- 1 Upgrading Fedora Products (yum/dnf and rpm-ostree)
- 2 Upgrading with DNF system upgrade plugin
- 3 Online rebases for Fedora Atomic Host via rpm-ostree
- 4 Upgrading directly using yum or DNF
- 5 Upgrading from a pre-release (Alpha, Beta, or other development snapshot) to the final release
- 6 Tips
- 7 Rawhide
Upgrading Fedora Products (yum/dnf and rpm-ostree)
This section has some notes on upgrading to Fedora products. Fedora 21 introduced three new products: Workstation, Server and Cloud. If you are unfamiliar with them, you may wish to refer to Fedora.next first.
Currently, Workstation, Server, and the Cloud Base image are managed via
dnf. There is a Cloud Atomic image which is managed via Changes/RpmOstree and designed for containers. For more information
on that, see below.
Do I need to specify or worry about products when upgrading from Fedora 21 or newer?
No, you don't need to specify a product for upgrades of Fedora 21 or later. Since the products were introduced in Fedora 21, all Fedora 21+ installs have a product identifier (even if that's 'nonproduct'). You only need to specify this when upgrading from a release older than Fedora 21 (which is no longer supported).

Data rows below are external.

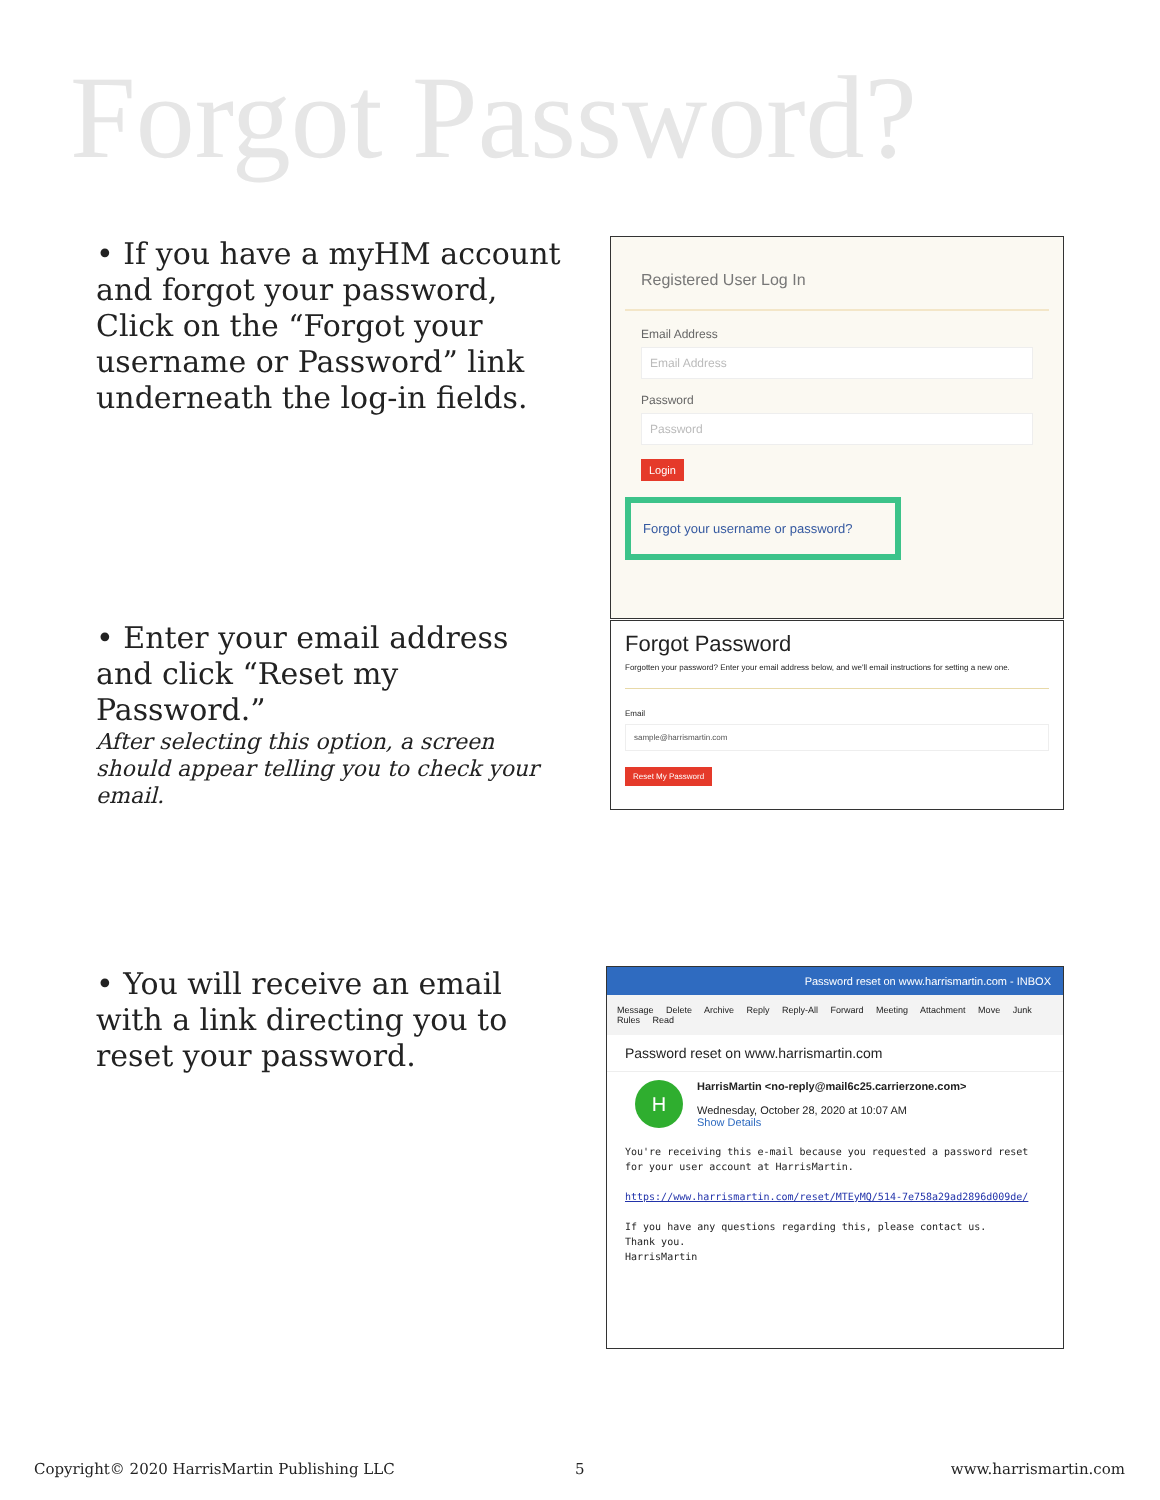Forgot Password?
• If you have a myHM account and forgot your password, Click on the “Forgot your username or Password” link underneath the log-in fields.
Registered User Log In
Email Address
Email Address
Password
Password
Login
Forgot your username or password?
• Enter your email address and click “Reset my Password.”
After selecting this option, a screen should appear telling you to check your email.
Forgot Password
Forgotten your password? Enter your email address below, and we'll email instructions for setting a new one.
Email
sample@harrismartin.com
Reset My Password
• You will receive an email with a link directing you to reset your password.
Password reset on www.harrismartin.com - INBOX
Message Delete Archive Reply Reply-All Forward Meeting Attachment Move Junk Rules Read
Password reset on www.harrismartin.com
H
HarrisMartin <no-reply@mail6c25.carrierzone.com>
Wednesday, October 28, 2020 at 10:07 AM
Show Details
You're receiving this e-mail because you requested a password reset for your user account at HarrisMartin.
https://www.harrismartin.com/reset/MTEyMQ/514-7e758a29ad2896d009de/
If you have any questions regarding this, please contact us.
Thank you.
HarrisMartin
Copyright© 2020 HarrisMartin Publishing LLC
5 www.harrismartin.com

Upgrading with DNF system upgrade plugin
For instructions on upgrading with the DNF system upgrade plugin, refer to the dedicated page.
Online rebases for Fedora Atomic Host via rpm-ostree
This path is used for the Fedora Atomic Host edition. It's crucial to note that at the moment, Fedora uses separate OSTree repositories for each major release. This makes switching between versions more painful. For more information, see this ticket. Let's assume you're running Fedora 22. First, you'll need to add a remote for the new major version:
ostree remote add fedora-23 --set=gpg-verify=false https://dl.fedoraproject.org/pub/fedora/linux/atomic/23
Then, rebase to it:
rpm-ostree rebase fedora-23:fedora-atomic/f23/x86_64/docker-host
Upgrading directly using yum or DNF
Upgrading directly from one release to the next using
yum for releases before Fedora 22) is not explicitly tested by Fedora QA and issues with it are not considered blockers for a release, but in practice it works for many users, probably due to our packaging guidelines providing detailed information on maintaining upgradability. To learn more, refer to Upgrading Fedora using dnf or yum.
Upgrading from a pre-release (Alpha, Beta, or other development snapshot) to the final release
If you are using a pre-release of Fedora, and want to know more about upgrading to the final release, refer to Upgrading from pre-release to final.
- Ensure you have a good backup of your data.
- Ensure you read the Release Notes carefully before attempting an upgrade.
Rawhide is a development version of Fedora that is updated daily. It is suitable for people who are developing or testing Fedora before broad public release.